11/06/2014

X-Men, Days of Future Past : le film de superhéros sous son meilleur jour

4 / 5

Il y a 15 ans, le carton du premier X-men au box-office prouvait que les superhéros pouvaient avoir la côte au cinéma, et le moins que l’on puisse dire c’est que les grands studios se sont depuis engouffrés dans la brêche. Cependant, tandis que les adapatations des comics Marvel pulullaient, la Fox peinait à prolonger la franchise mutante une fois la première trilogie achevée. Il faut dire que le ratage du premier Wolverine avait de quoi refroidir les hardeurs. Après un retour en forme avec X-Men : les Origines et le second Wolverine, X-men : Days of Future Past ramène définitivement l’équipe de héros sur le devant de la scène des blockbusters cinématographiques américains avec déjà plus de 600 millions de dollars de recettes, un succès amplement mérité pour le meilleur film de superhéros depuis 10 ans ( X2 en 2003).


Au rayon superhéros, les Avengers de Whedon offraient un spectacle colossal ; X-men : Days of Future past, s’il ne manque pas d’effets spéciaux spectaculaires, a l’avantage de ne pas tout miser sur des scènes d’action titanesques. Heureusement, car on verrait mal qui parmis les X-men pourrait rivaliser avec le collosal Hulk ou le dieu Thor. La force du film de Bryan Singer (qui avait déjà signé les deux premiers opus) est de savoir tirer parti d’un univers plus riche et complexe que celui des Avengers : à l’affrontement manichéen des gentils contre les méchants du blockbuster de Marvel Studios, X-Men oppose des personnages aux motivations plus complexes. L’équipe du professeur Xavier n’est pas tant un groupe de héros prêts à sauver l’humanité  qu’une communauté persécutée qui tente de promouvoir une cohabitation pacifique avec le reste de l’humanité. Certes Magnéto et ses acolytes font figure d’antagonistes récurrents dans la série, mais leur agressivité relève plus de l’auto-défense et de la préservation que d’un véritable désir de pouvoir et de conquête du monde.

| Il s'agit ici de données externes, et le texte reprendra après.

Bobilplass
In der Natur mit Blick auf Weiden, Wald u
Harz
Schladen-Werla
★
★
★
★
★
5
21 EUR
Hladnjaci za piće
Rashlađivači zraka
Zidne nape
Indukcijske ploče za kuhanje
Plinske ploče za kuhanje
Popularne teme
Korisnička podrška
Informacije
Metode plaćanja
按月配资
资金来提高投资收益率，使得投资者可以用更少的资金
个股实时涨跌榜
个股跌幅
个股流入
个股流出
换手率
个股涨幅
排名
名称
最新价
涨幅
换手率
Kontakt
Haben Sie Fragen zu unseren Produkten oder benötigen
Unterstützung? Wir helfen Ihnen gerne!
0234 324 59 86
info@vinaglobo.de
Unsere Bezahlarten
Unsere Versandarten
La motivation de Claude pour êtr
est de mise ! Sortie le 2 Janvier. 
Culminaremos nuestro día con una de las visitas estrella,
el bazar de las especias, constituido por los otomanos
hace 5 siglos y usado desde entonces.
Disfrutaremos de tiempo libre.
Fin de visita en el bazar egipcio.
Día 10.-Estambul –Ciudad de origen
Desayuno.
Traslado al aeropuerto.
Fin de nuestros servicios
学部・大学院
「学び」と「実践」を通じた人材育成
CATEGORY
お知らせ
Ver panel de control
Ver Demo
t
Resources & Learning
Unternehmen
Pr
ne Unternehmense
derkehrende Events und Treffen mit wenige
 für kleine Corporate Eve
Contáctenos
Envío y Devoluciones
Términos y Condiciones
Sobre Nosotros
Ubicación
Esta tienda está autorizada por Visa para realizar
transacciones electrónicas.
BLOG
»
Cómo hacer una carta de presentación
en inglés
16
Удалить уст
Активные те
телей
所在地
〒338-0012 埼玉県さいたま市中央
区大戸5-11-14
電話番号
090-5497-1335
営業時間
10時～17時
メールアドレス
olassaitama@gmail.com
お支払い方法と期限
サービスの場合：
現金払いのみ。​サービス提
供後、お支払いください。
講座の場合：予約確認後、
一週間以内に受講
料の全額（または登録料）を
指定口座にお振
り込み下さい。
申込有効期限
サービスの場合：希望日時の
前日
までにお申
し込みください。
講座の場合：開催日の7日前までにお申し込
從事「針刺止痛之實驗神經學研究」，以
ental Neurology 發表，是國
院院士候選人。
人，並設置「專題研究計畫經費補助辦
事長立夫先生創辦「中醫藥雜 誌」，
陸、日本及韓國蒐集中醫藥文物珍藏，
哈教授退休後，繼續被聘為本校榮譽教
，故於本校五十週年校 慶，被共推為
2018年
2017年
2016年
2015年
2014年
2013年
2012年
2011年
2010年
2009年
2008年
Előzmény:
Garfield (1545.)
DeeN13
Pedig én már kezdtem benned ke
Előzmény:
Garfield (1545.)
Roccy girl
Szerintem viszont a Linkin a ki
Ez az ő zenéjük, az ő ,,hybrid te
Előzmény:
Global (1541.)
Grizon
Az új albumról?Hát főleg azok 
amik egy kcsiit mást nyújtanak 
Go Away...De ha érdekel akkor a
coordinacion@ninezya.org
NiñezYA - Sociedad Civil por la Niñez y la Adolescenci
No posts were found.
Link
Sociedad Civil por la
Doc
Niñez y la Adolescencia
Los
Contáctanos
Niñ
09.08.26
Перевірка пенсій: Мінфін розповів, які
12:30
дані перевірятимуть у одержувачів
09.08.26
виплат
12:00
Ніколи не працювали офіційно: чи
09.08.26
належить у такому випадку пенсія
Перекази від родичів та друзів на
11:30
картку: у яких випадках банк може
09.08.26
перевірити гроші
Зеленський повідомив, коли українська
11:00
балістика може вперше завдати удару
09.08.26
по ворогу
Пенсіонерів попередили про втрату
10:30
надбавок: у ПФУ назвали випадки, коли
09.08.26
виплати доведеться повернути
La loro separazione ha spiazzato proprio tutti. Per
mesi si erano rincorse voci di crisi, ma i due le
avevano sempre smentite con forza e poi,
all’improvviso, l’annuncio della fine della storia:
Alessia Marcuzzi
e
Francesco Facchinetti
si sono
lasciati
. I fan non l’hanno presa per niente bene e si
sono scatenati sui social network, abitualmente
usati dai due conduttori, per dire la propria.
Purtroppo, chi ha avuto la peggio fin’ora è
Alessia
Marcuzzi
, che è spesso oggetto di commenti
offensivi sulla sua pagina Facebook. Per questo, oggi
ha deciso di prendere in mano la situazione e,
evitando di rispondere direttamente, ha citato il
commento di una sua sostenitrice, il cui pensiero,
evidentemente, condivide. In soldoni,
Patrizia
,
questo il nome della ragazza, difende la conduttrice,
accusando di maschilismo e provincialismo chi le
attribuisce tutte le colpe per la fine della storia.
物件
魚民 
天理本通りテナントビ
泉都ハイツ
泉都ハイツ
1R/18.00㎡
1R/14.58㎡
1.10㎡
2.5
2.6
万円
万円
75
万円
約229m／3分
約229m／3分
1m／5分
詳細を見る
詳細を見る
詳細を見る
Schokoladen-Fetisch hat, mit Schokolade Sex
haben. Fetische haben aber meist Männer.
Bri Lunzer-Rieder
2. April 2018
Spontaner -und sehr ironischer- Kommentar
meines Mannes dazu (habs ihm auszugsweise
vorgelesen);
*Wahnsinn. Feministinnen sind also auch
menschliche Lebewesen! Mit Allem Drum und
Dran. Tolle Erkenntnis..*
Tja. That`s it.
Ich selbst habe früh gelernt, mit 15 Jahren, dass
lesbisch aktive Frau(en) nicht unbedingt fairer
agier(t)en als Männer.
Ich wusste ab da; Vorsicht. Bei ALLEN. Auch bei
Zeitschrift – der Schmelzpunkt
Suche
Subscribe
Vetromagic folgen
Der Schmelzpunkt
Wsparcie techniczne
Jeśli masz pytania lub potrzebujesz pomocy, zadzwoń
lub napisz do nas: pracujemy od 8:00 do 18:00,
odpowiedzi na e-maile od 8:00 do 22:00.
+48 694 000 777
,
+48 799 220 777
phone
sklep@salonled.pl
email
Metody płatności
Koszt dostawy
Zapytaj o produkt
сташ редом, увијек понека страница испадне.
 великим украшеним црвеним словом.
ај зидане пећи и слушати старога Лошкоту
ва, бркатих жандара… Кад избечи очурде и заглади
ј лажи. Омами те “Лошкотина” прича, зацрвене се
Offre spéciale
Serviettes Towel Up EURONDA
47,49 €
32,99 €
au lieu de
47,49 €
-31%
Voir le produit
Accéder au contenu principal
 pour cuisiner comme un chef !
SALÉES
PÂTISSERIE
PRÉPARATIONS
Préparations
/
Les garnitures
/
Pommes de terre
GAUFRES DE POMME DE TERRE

Reprenant et développant considérablement un des arcs des X-Men les plus célèbres, conçu au début des années 80 par leur auteur de référence Chris Claremont (scénariste de la série de comics pendant 15 ans), Days of Future Past met le conflit entre humains et mutants au cœur de l’intrigue à travers la menace d’un futur apocalyptique où les mutants ont été décimés. S’ensuit un récit de voyage temporel ambitieux qui pourrait perdre le spectateur, si le tout n’était pas mené avec une fluidité et un rythme admirables. La mise en scène de Bryan Singer, aux pics créatifs impressionnants (une scène d’évasion du Pentagone à couper le souffle, une imagination constante dans la représentation des pouvoirs des différents mutants) confère à cet opus une élégance formelle incontestable. Quant au scénario, malgré le postulat tragique de fin du monde et l’aspect funèbre du film, il laisse une place de choix à un humour récurrent, alliant avec intelligence divertissement et gravité.



Enfin, le film réussit l'exploit de trouver un équilibre idéal entre sa myriade de protagonistes. La participation du casting de la première trilogie des X-Men, auquel vient se joindre celui de X-Men : Les Origines, permet de retrouver la quasi-totalité des acteurs de la saga au cinéma, dans un élan feuilletonesque que les studios Marvel créent de leur côté un peu artificiellement (chaque héros a son film et on les réunit pour Avengers). Cette profusion de personnages peut certes paraître confuse et inutile, mais pour les fans de comics (dont je fais partie depuis une vingtaine d’années), ce sens du détail fait le sel de ces adaptations. Les non initiés trouveront cependant entière satisfaction grâce  aux prestations sans faute de la troupe d’acteurs réunis, avec en tête l’indétronable Hugh Jackman et les intenses James McAvoy et Michael Fassbender qui ont tout loisir de mettre leur talent au service d’une intrigue qui ne perd jamais ses protagonistes de vue. De bons personnages sont essentiels à une bonne histoire, et c’est là où les X-men prennent subtilement le dessus sur des Avengers à la psychologie peu approfondie (Thor, la Veuve noire, Œil de Faucon) ou vampirisés par leurs interprètes (Iron Man / Tony Stark s'efface derrière Robert Downey Junior).